Sie hielten noch immer Händchen, und Thorne spürte die Nässe zwischen ihren Handflächen. Er war sich nicht sicher, ob es ihr Schweiß war oder seiner.
Das Motorrad schlängelte sich problemlos durch den Verkehr. Dann und wann, wenn zu viel los war oder die Straße eng wurde, musste er anhalten und warten. Zwischen Meldefahrern und Eilboten auf Mopeds. Doch es dauerte nie lange, bis sich eine Lücke auftat. Der Rucksack schlug gegen seinen Rücken, wenn er über Schwellen und Schlaglöcher fuhr …
An Ampeln hielt er und sah auf die Uhr. Wahrscheinlich war er etwas früher dort, aber das wäre egal. Er würde das Motorrad abstellen, etwas durch die Gegend laufen und warten. Sich abseits halten, bis es Zeit für ihn war.
Neben ihm heulte eine Kawasaki auf, bereit loszusausen. Ein Mädchen in abgeschnittenen Jeans saß hinten, drückte sich bei jedem Aufjaulen des Motors fester an ihren Freund. Bei Gelb war die japanische Maschine weg, und er sah ihr nach. Er selbst legte einen langsamen Start hin.
Fuhr nicht schneller als nötig …
Er hatte Zeit genug, und das Letzte, was er wollte, war, herausgewinkt zu werden.
Dabei ging es ihm weniger um die Geldbuße oder die Strafpunkte.

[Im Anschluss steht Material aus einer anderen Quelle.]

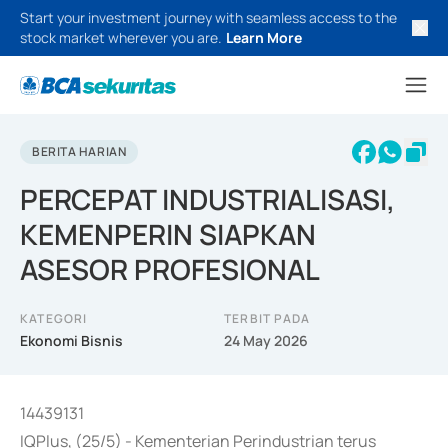
Start your investment journey with seamless access to the
stock market wherever you are.
Learn More
BERITA HARIAN
PERCEPAT INDUSTRIALISASI,
KEMENPERIN SIAPKAN
ASESOR PROFESIONAL
KATEGORI
TERBIT PADA
Ekonomi Bisnis
24 May 2026
14439131
IQPlus, (25/5) - Kementerian Perindustrian terus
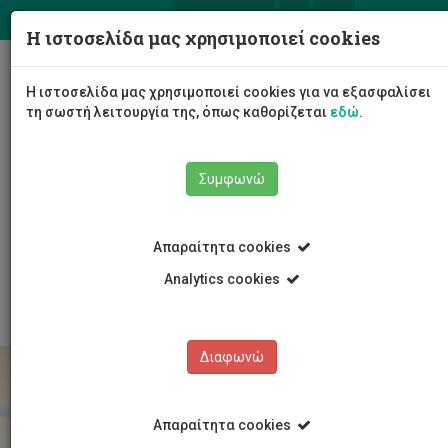
ΕΛ
EN
Η ιστοσελίδα μας χρησιμοποιεί cookies
Togg
Η ιστοσελίδα μας χρησιμοποιεί cookies για να εξασφαλίσει
navig
τη σωστή λειτουργία της, όπως καθορίζεται
εδώ
.
Το Πανεπιστήμιο
Διοίκηση
Συμφωνώ
Διοικητικές Υπηρεσίες
Υπηρεσία Ανθρώπινου Δυναμικού
Εργοδότηση
Προκηρύξεις Τμημάτων
Απαραίτητα cookies
Τμήμα Ηλεκτρολόγων Μηχανικών και Μηχανικών
Ηλεκτρονικών Υπολογιστών και Πληροφορικής
Analytics cookies
Διαφωνώ
Απαραίτητα cookies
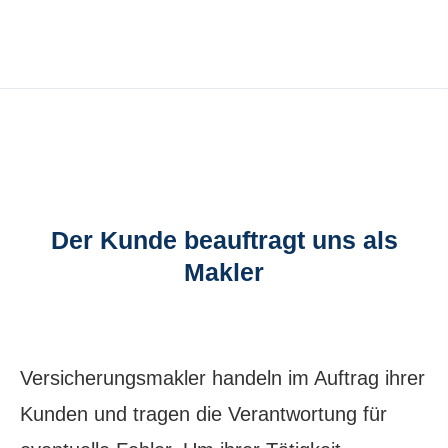
Der Kunde beauftragt uns als
Makler
Ver­sicherungs­makler handeln im Auftrag ihrer
Kunden und tragen die Verantwortung für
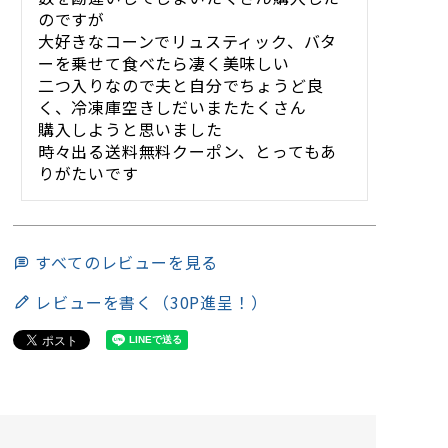
のですが

大好きなコーンでリュスティック、バタ
ーを乗せて食べたら凄く美味しい

二つ入りなので夫と自分でちょうど良
く、冷凍庫空きしだいまたたくさん

購入しようと思いました

時々出る送料無料クーポン、とってもあ
りがたいです
すべてのレビューを見る
レビューを書く（30P進呈！）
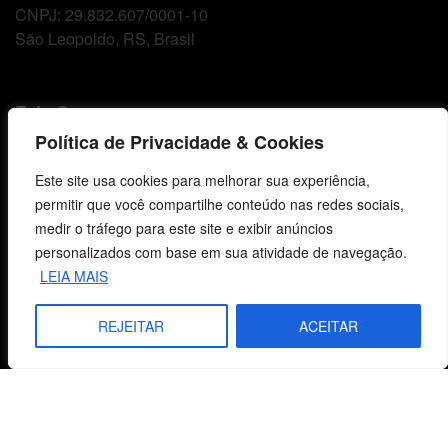
CNPJ: 29.832.607/0001-10
São Leopoldo, RS, Brasil
Fale Conosco
Política de Privacidade & Cookies
E-mails
Este site usa cookies para melhorar sua experiência,
vendas@cebi.org.br
permitir que você compartilhe conteúdo nas redes sociais,
comunicacao@cebi.org.br
medir o tráfego para este site e exibir anúncios
WhatsApp / Vendas
personalizados com base em sua atividade de navegação.
+55 (51) 99734-4518
LEIA MAIS
WhatsApp / Comunicação
REJEITAR
ACEITAR
+55 (51) 99799-3041
© 2026 Centro de Estudos Biblicos. Todos os direitos reservados. By Zwei Arts.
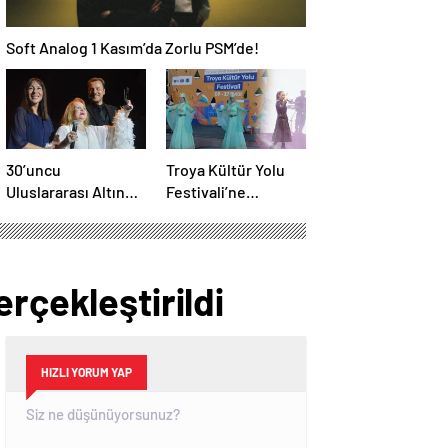
Soft Analog 1 Kasım’da Zorlu PSM’de!
30’uncu
Troya Kültür Yolu
Uluslararası Altın
Festivali’ne
Koza Film Festivali
muhteşem final
başladı
rçekleştirildi
HIZLI YORUM YAP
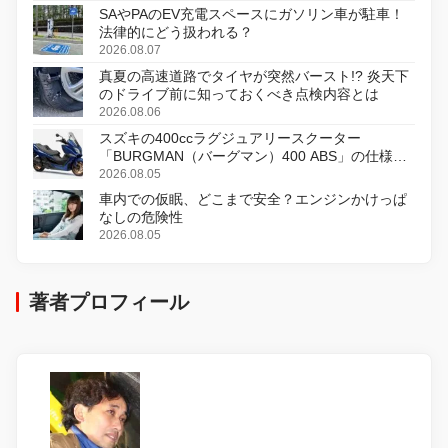
SAやPAのEV充電スペースにガソリン車が駐車！
法律的にどう扱われる？
2026.08.07
真夏の高速道路でタイヤが突然バースト!? 炎天下
のドライブ前に知っておくべき点検内容とは
2026.08.06
スズキの400ccラグジュアリースクーター
「BURGMAN（バーグマン）400 ABS」の仕様を
変更し、8月18日に発売
2026.08.05
車内での仮眠、どこまで安全？エンジンかけっぱ
なしの危険性
2026.08.05
著者プロフィール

Er war nur so aufgeregt, so erfüllt von dem, was er gleich tun würde, dass er Angst hatte, den Mund nicht halten zu können, falls ein Bulle ihn fragte, wohin er wolle.
Holland sah auf die Uhr und war platt, als ihm klar wurde, dass er bereits eineinhalb Stunden hier war.
»Ich muss zurück«, sagte er. »Könnte ich diese Fotos haben?«
Irene Noble kletterte müde vom Sofa und schlüpfte in ihre Schuhe. »Ich geh und hol sie …«
Während er wartete, ließ sich Holland ihr Gespräch noch einmal durch den Kopf gehen und staunte, zu welchem Ausmaß an Selbsttäuschung manche Leute fähig waren. Irene Noble war keineswegs dumm. Es fiel ihm schwer zu verstehen, warum sie – sie hatte behauptet, sie und frühere Pflegeeltern hätten die Kinder zusammen im Bett ertappt – so schnell überzeugt war, Sarah Foley sei von ihrem Bruder geschwängert worden. War ihr keine andere Erklärung in den Sinn gekommen?
Er hörte sie die Treppe herunterkommen und rufen. »Mir kommt es so vor, als seien noch keine fünf Minuten vergangen, seit diese Aufnahmen gemacht wurden.«
Wahrscheinlich keine andere Erklärung, mit der sie leben konnte …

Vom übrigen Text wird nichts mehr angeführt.